Your Brand New Firewall Was Scanned in 0 Seconds: What Happened in the First Three Hours Online
The Internet Is Constantly Looking
Many people imagine cyberattacks as targeted events where hackers discover a company and decide to attack it.
The reality is often far less personal—and far more automated.
To demonstrate this, we recently placed a FortiGate firewall online and monitored what happened from the very first second it became accessible on the public internet.
The results were startling.
The Timeline: From Deployment to Discovery
02:34:11 – Firewall Goes Live
A FortiGate firewall was connected to the internet and immediately began logging inbound connection attempts.
At this point, no announcements were made, no DNS records were published, and no effort was made to attract attention.
The device simply existed on the internet.

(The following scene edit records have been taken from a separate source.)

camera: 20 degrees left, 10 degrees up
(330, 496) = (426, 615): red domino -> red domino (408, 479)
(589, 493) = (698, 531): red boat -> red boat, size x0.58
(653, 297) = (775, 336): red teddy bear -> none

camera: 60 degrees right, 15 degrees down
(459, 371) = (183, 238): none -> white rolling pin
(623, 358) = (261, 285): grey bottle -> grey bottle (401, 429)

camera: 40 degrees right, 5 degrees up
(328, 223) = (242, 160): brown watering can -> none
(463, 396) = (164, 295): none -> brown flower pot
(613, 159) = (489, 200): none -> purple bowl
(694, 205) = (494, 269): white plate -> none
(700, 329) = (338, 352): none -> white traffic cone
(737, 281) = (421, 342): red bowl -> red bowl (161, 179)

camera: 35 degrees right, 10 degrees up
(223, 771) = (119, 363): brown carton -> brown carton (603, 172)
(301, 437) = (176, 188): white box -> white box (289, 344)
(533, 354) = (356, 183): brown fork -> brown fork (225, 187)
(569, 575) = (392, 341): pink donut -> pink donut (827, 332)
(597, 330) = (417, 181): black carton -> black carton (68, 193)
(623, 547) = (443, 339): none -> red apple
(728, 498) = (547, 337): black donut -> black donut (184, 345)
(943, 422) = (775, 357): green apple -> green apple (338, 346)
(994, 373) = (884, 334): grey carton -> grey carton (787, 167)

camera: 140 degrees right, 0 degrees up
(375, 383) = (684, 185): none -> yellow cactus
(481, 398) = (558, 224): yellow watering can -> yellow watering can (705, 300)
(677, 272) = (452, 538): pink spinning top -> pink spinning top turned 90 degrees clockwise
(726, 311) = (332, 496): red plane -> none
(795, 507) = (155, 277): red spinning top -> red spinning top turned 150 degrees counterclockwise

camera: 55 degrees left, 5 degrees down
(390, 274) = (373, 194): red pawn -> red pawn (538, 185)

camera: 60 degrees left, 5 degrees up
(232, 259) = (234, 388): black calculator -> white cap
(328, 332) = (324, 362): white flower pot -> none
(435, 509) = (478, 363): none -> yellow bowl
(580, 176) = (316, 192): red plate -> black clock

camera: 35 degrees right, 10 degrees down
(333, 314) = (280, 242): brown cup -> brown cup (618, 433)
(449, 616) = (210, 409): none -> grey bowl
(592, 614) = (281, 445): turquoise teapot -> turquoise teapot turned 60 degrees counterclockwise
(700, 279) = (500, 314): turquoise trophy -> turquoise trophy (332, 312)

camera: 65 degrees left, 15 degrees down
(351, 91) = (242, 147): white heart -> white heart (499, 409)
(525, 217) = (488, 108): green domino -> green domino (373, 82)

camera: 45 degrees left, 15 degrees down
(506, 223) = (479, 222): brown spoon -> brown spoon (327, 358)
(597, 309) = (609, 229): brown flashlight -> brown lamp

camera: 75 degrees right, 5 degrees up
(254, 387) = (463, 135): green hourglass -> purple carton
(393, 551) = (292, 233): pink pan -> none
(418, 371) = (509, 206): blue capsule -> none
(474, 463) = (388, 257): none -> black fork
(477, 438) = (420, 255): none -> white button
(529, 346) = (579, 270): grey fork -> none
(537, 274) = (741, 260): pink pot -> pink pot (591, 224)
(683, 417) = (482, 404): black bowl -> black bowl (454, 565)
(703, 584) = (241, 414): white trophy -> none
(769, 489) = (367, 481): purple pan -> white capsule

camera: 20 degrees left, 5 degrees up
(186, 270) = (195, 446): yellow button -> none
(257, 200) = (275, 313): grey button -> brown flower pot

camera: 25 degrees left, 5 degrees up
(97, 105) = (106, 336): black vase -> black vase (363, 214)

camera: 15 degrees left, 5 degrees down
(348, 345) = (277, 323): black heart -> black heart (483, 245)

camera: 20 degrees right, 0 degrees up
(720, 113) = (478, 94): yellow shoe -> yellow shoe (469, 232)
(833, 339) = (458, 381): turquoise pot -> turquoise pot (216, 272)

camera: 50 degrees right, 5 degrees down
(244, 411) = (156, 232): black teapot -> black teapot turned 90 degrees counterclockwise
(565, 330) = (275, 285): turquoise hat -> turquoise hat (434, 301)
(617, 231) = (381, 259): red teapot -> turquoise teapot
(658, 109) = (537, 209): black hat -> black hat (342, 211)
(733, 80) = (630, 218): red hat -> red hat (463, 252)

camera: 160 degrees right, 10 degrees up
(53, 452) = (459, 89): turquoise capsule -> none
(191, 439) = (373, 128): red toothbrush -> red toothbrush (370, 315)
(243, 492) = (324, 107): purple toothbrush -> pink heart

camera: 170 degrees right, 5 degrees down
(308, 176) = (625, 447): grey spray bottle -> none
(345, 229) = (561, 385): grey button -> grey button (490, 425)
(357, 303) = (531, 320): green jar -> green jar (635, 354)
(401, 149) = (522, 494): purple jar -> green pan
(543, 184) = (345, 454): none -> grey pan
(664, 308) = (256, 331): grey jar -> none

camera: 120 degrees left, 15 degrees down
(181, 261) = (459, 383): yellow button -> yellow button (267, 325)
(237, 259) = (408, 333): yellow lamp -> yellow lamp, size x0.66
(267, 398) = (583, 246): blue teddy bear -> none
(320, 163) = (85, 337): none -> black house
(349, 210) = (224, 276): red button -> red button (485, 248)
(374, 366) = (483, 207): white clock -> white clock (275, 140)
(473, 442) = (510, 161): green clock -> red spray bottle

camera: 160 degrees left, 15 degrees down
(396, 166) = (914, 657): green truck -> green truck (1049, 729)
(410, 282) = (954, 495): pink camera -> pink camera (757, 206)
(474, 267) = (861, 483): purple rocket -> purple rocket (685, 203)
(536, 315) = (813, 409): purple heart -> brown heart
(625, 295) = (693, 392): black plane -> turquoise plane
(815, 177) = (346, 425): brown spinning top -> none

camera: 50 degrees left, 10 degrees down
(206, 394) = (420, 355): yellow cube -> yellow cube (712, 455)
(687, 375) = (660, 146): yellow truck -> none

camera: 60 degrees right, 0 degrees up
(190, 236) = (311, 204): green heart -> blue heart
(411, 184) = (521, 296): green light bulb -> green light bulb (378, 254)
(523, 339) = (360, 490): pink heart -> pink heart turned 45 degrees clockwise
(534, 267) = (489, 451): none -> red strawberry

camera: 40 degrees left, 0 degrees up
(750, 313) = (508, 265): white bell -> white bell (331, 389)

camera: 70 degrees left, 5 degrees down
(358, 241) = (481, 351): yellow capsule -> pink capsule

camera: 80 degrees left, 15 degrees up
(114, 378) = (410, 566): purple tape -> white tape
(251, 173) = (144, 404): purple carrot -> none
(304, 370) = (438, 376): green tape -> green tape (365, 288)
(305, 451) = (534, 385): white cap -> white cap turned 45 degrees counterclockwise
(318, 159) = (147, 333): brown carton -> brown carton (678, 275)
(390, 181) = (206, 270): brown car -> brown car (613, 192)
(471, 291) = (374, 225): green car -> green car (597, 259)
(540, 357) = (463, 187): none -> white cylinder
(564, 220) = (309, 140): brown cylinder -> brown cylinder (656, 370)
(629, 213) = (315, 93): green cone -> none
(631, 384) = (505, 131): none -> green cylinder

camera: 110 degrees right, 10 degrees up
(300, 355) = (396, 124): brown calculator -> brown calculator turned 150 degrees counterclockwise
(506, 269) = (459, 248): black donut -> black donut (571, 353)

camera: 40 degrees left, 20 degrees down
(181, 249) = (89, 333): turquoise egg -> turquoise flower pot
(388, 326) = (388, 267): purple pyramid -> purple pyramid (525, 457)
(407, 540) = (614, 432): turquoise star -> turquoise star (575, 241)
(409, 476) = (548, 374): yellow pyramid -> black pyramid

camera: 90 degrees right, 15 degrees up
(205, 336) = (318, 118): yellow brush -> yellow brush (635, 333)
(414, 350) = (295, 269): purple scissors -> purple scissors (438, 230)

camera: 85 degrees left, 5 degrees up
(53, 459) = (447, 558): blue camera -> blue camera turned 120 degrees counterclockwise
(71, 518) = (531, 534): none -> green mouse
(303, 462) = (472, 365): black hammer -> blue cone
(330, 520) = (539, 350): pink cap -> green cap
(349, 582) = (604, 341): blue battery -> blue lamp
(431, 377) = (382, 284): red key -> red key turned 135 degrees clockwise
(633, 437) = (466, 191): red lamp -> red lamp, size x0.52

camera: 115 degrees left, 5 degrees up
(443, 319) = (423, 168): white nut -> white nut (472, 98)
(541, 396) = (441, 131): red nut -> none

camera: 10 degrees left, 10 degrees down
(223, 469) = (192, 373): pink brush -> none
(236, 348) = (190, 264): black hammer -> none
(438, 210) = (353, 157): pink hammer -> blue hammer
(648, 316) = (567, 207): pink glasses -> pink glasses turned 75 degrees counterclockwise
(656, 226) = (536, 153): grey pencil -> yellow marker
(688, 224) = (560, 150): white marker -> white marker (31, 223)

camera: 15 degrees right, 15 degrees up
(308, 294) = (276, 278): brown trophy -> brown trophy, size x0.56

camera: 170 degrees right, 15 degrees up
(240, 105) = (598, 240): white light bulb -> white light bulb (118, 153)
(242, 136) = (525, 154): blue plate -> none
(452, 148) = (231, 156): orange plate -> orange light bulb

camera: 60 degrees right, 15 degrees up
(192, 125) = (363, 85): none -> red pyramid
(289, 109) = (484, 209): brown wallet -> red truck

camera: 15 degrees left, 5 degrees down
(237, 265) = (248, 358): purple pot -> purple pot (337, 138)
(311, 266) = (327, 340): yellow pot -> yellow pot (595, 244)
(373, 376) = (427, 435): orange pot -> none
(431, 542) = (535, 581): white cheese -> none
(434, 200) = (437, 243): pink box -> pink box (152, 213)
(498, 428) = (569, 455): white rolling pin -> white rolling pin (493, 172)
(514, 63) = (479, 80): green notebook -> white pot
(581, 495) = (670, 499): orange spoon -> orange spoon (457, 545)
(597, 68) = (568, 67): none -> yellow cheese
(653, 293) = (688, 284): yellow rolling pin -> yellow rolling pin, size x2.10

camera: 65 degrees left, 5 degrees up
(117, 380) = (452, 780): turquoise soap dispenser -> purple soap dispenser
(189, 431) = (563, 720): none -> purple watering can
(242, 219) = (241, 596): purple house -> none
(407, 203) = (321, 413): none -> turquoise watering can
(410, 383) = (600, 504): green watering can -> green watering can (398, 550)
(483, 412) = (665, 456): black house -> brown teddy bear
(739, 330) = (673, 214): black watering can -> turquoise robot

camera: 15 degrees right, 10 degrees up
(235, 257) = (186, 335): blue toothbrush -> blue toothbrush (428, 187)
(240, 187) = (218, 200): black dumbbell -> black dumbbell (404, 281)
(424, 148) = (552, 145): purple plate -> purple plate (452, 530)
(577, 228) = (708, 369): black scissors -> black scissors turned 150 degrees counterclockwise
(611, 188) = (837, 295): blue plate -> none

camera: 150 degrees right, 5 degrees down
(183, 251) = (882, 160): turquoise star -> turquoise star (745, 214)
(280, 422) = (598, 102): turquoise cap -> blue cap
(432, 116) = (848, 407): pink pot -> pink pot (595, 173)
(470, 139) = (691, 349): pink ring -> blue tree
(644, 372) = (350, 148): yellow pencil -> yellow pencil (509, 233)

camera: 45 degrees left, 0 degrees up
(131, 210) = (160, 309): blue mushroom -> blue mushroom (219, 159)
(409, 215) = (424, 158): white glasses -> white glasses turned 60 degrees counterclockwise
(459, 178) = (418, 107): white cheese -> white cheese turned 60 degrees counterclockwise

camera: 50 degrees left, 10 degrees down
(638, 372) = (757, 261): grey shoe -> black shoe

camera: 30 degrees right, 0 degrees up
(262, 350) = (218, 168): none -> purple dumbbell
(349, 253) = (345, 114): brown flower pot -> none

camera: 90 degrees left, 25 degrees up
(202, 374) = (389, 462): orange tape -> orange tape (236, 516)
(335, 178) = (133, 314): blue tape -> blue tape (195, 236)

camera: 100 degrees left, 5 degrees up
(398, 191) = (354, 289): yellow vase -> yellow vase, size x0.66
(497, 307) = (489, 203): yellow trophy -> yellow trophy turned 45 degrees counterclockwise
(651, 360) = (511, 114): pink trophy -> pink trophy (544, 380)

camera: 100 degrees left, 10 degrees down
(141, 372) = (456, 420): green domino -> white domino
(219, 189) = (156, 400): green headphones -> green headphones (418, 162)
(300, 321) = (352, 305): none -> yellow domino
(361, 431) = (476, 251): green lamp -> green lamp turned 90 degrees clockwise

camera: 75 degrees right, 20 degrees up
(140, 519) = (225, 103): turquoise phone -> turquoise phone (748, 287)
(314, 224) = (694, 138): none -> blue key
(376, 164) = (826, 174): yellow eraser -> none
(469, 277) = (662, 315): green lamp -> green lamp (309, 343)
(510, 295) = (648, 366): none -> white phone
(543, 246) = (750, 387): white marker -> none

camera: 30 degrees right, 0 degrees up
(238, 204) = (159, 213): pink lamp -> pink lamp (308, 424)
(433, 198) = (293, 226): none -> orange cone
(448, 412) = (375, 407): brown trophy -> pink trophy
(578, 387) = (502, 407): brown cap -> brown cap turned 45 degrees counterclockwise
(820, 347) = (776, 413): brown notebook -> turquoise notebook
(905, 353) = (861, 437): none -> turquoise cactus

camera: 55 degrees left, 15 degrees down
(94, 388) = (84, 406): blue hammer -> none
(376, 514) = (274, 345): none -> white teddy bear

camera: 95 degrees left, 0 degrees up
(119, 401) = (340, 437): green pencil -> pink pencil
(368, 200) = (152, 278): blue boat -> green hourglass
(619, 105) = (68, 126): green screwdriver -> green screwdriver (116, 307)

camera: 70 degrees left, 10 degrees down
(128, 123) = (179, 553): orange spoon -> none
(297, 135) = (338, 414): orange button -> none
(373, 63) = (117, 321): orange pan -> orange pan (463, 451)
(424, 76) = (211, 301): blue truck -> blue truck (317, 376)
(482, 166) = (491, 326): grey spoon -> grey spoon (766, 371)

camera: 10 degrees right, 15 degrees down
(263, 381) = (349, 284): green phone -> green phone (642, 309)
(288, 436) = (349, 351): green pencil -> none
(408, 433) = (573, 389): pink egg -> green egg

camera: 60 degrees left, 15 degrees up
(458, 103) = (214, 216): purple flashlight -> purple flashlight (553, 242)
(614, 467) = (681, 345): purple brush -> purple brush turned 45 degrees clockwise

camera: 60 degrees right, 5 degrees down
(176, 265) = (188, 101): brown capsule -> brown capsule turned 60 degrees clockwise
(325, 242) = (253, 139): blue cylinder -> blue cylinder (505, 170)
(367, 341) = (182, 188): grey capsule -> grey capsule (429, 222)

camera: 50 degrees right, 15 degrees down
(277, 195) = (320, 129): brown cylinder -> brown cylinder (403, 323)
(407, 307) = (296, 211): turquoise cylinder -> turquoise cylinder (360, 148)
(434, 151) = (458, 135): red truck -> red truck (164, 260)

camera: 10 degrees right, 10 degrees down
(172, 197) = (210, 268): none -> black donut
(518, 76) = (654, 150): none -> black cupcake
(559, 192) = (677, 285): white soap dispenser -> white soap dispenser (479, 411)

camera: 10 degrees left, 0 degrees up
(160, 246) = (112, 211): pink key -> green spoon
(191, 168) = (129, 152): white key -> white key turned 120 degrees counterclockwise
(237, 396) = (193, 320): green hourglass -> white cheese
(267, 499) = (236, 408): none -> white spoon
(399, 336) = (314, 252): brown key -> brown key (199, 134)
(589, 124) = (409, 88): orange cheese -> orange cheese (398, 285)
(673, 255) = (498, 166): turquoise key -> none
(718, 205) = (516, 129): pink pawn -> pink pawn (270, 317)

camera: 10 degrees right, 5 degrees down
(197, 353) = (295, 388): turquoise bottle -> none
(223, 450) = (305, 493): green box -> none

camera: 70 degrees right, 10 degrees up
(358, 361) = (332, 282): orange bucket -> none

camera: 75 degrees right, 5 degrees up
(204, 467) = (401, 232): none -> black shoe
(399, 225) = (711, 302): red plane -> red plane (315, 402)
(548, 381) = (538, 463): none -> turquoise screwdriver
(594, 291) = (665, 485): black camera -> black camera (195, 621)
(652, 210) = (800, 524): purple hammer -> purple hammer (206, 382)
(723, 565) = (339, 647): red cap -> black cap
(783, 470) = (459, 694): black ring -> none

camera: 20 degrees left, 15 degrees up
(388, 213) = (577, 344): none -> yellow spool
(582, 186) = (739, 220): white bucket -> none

02:34:11 – First Scan Arrives Instantly
Elapsed time: 0 seconds
The very first connection attempt arrived at the exact second the firewall was activated.
- Port: 23 (Telnet)
- Source: Microsoft-owned IP address
Whether part of a security research project, cloud infrastructure monitoring, or internet-wide scanning activity, the key takeaway is simple:
The firewall was discovered immediately.
02:34:13 – HTTPS Management Port Found
Elapsed time: 2 seconds
An online scanning service identified port 8443, a common web management port.
Source:
- Stretchoid scanner
Just two seconds after deployment, automated systems were already checking for web-based administrative interfaces.
02:34:16 – SSH Probed From China
Elapsed time: 5 seconds
The first attempt against port 22 (SSH) arrived from a Chinese IP address.
SSH remains one of the most frequently targeted services on the internet because it provides remote administrative access.
Attackers and researchers alike continuously search for exposed SSH services.
02:34:17 – Standard HTTPS Access Attempt
Elapsed time: 6 seconds
An inbound connection targeted port 443 (HTTPS) from an IP address located in the Netherlands.
This demonstrates that internet-wide scanning activity is globally distributed and not limited to a single country or region.
02:34:25 – Another Management Interface Check
Elapsed time: 14 seconds
Port 8080 was contacted by the Shadowserver scanning project.
Port 8080 is commonly used for:
- Administrative web interfaces
- Proxy services
- Application management consoles
By this point, multiple independent scanning systems had already identified the new device.
Three Hours Later: Specialized Product Scanning Begins
05:34:17 – FortiManager Discovery Attempts
Elapsed time: 3 hours
The first connection attempts targeting port 541, commonly associated with FortiManager communications, were observed.
Sources included:
- Driftnet.io scanners
- Bulgarian IP addresses
- Stretchoid scanning infrastructure
This is particularly interesting because it suggests more focused reconnaissance.
Rather than simply checking whether a host exists, these scans appear to be looking for specific Fortinet-related services.
What This Tells Us About the Modern Internet
The most important lesson isn’t that the firewall was attacked.
It’s that the internet noticed it immediately.
Within seconds, the core ports are enumerated:
✅ Telnet was checked
✅ SSH was checked
✅ HTTPS services were checked
✅ Alternate management ports were checked
Within hours:
✅ Vendor-specific services were being probed
This wasn’t a coordinated attack. It was the normal background noise of today’s internet.
The Myth of “I’ll Secure It Later”
One of the most dangerous assumptions in IT is:
“We’ll put it online now and lock it down later.”
The data above demonstrates why this is risky.
By the time an administrator finishes opening a browser tab to begin configuration, automated scanners may already have:
- Identified the device
- Recorded open ports
- Fingerprinted services
- Added the IP to monitoring databases
Exposure windows are measured in seconds, not days.
Why Scanning Happens So Fast
Modern internet scanning is highly automated.
Organizations around the world continuously map the internet for purposes such as:
Security Research
Researchers monitor exposed services to understand trends and vulnerabilities.
Threat Intelligence
Security companies collect data about internet-facing systems to identify emerging threats.
Asset Discovery
Organizations scan the internet to identify systems that belong to them.
Malicious Reconnaissance
Attackers search for vulnerable services before launching exploitation attempts.
The same scanning techniques are used by both defenders and adversaries.
Key Takeaways
- New internet-connected systems are discovered almost instantly.
- Common management ports are scanned within seconds.
- Scanning activity comes from all over the world.
- Vendor-specific reconnaissance follows shortly afterward.
- There is no safe grace period after deployment.
Final Thoughts
The internet is less like a quiet neighborhood and more like a brightly lit city intersection under constant surveillance.
The moment a new device appears, countless automated systems begin asking questions:
- Is Telnet open?
- Is SSH available?
- Is there a web interface?
- Is this a firewall?
- Is it vulnerable?
In this case, the answers started being sought within the same second the firewall came online.
For security teams, that’s a powerful reminder:
If a service is exposed to the internet, assume it is being scanned immediately. Because it probably is.